ON is ego-syntonic by definition; affected individuals adopt beliefs about healthy nutrition and then structure their lives around them. Moreover, individuals with ON symptoms experience a sense of pride and superiority, as reflected in DOS item 5: “I like that I pay more attention to healthy nutrition than other people”. Individuals contending with ONs, like those with AN symptoms, are therefore unlikely to seek medical or psychological help of their own accord. Requests for treatment might emerge from distress associated with the violation of the regimen dictated by the individual’s beliefs or from the concern of others. By the time distress or pressure from significant others peak, self-imposed restrictions are likely to be spiraling, so that people with ON may present for treatment with severe and extreme symptoms and require treatment for physical impairment as well as maladaptive behavioral and cognitive patterns.

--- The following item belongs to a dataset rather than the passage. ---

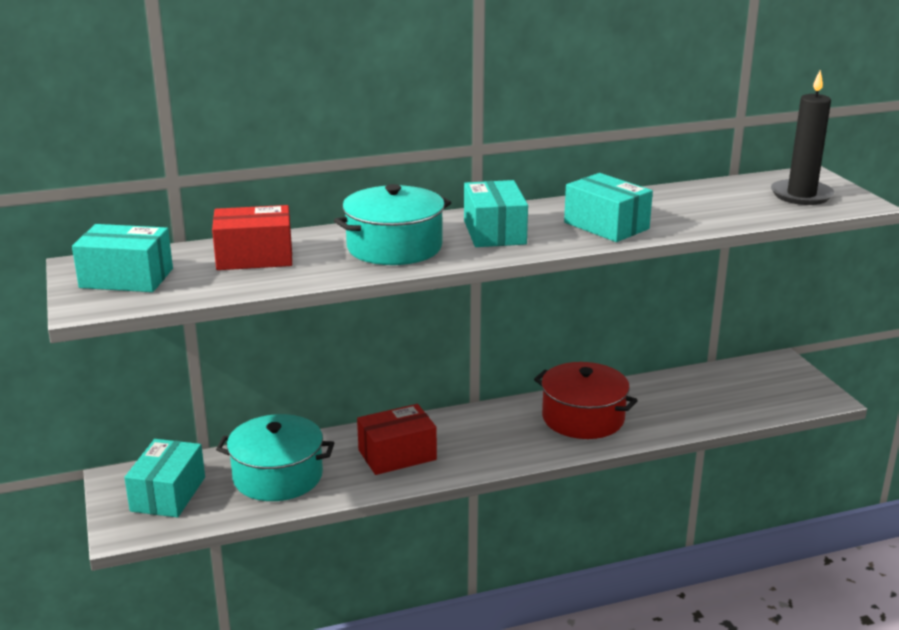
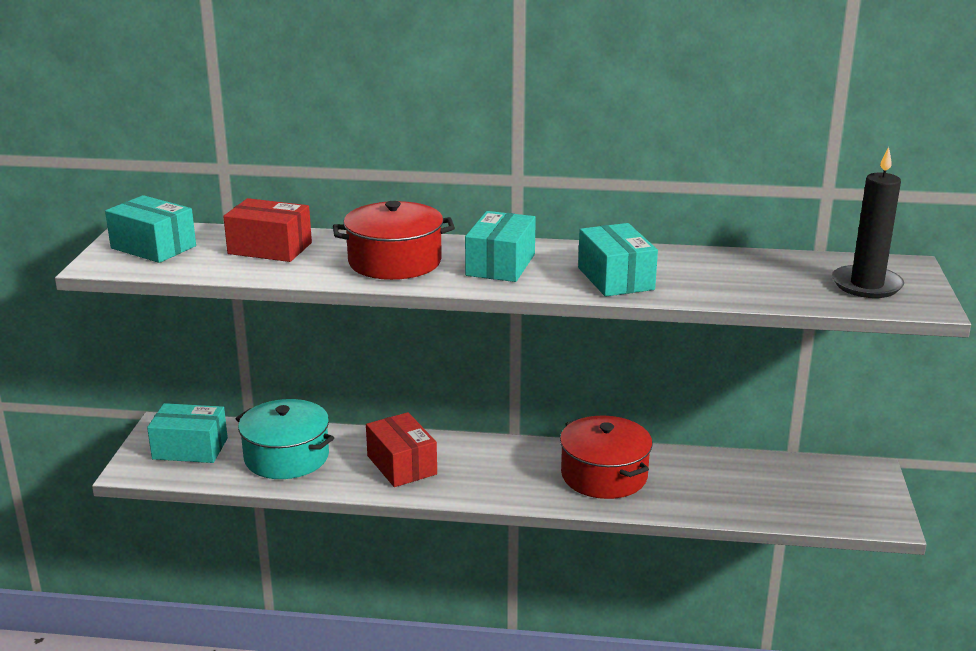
camera: 25 degrees right, 0 degrees up
turquoise box [124,439,205,518] -> turquoise box turned 60 degrees clockwise [147,403,228,463]
turquoise pot [334,184,451,265] -> red pot [333,201,455,280]
red box [357,404,437,475] -> red box turned 60 degrees clockwise [366,412,437,487]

However, when they do present for treatment, it may be unclear how distinct their symptoms are from those of another eating disorder. What does seem clear is that adopting very rigid health beliefs and structuring one’s daily life around them can be a warning sign for the onset of what may become severe eating pathology.
Strengths and limits
Strengths of this study include the large community sample, the use of well-validated measures, and the combination of variables studied in the context of ON, all contributing explained variance. Weaknesses include reliance on self-report alone and the under-representation of men, since ON may well differ between males and females (Strahler et al., 2021). We assessed orthorexic symptoms using the DOS (Chard et al., 2019), which includes only three ON criteria. The percentage of participants scoring above the suggested DOS cutoff was low. The study was cross-sectional, with all data collected at one single time point, limiting our ability to reach conclusions about risk factors and the chronological emergence of the characteristics studied.